Third Largest Toy-Related Fine Issued By CPSC: Spin Master Agrees To Pay $1.3 Million Civil Penalty

Yesterday the U.S. Consumer Product Safety Commission (“CPSC”) announced that Spin Master, Inc., agreed to pay a civil penalty of $1.3 million for selling and failing to report that Aqua Dots, a product Spin Master distributed, contained a substance that metabolizes into the date rape drug” when ingested. Aqua Dots was a craft kit that consisted of multi-colored beads that stuck together when sprayed with water, allowing children to create various shapes and designs.
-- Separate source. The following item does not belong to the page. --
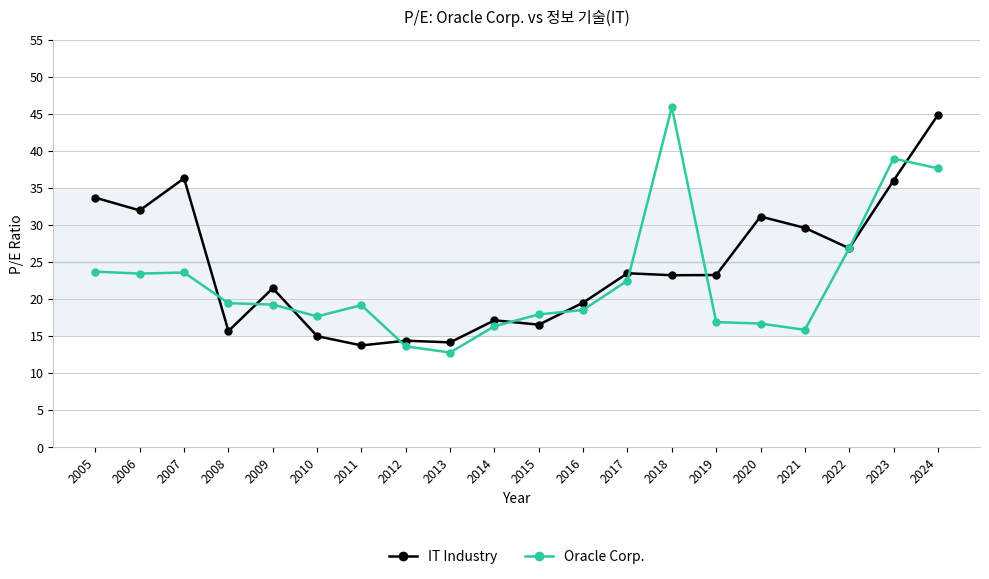

What is the highest value of the Oracle Corp. series?

45.9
Spin Master allegedly received reports in mid-October 2007 of children becoming ill, receiving emergency medical attention, and falling into comas after swallowing Aqua Dots and that Aqua Dots contained 1,4-butylene glycol (“TMG”), which, upon ingestion, metabolizes into gamma hydroxybutyrate (“GHB”), also known as the date rape drug.” The CPSC also alleges that the company received reports of children becoming ill after ingesting a similar product made by the same overseas factory using the same ingredients list. The company did not file a Section 15(b) Report with the CPSC at that time. After receiving two reports of children ingesting the product and becoming ill, on November 5, 2007, the CPSC notified Spin Master, and two days later the parties announced a voluntary recall of 4.2 million units.

The CPSC claims that Spin Master violated the Consumer Product Safety Act by failing to report in a timely manner and the Federal Hazardous Substances Act by importing and selling a banned hazardous substance. In an unusually detailed response to the Commission’s allegations, Spin Master denies all allegations that they knowingly violated the law. For example, Spin Master states that the product underwent all legally-required testing and that the company engaged an outside testing company to evaluate the toxicity of the product. A board-certified toxicologist conducted a Toxicological Risk Assessment stating that none of the ingredients was banned or restricted for use.

The recall has also triggered product liability lawsuits against Spin Master, including some class action litigation. In August, however, the Seventh Circuit affirmed the lower court’s denial of class certification in one of the cases.

Companies should take note that the CPSC continues aggressive enforcement its civil penalty authority. Even if a company does not participate in the design or manufacture of a product, it must ensure that the product meets applicable safety standards and is safe for use by the intended audience during reasonably foreseeable use and misuse. In addition, when evaluating whether a product presents a substantial product hazard or unreasonable risk of serious injury or death reportable to the CPSC, a company should consider potential product liability exposure.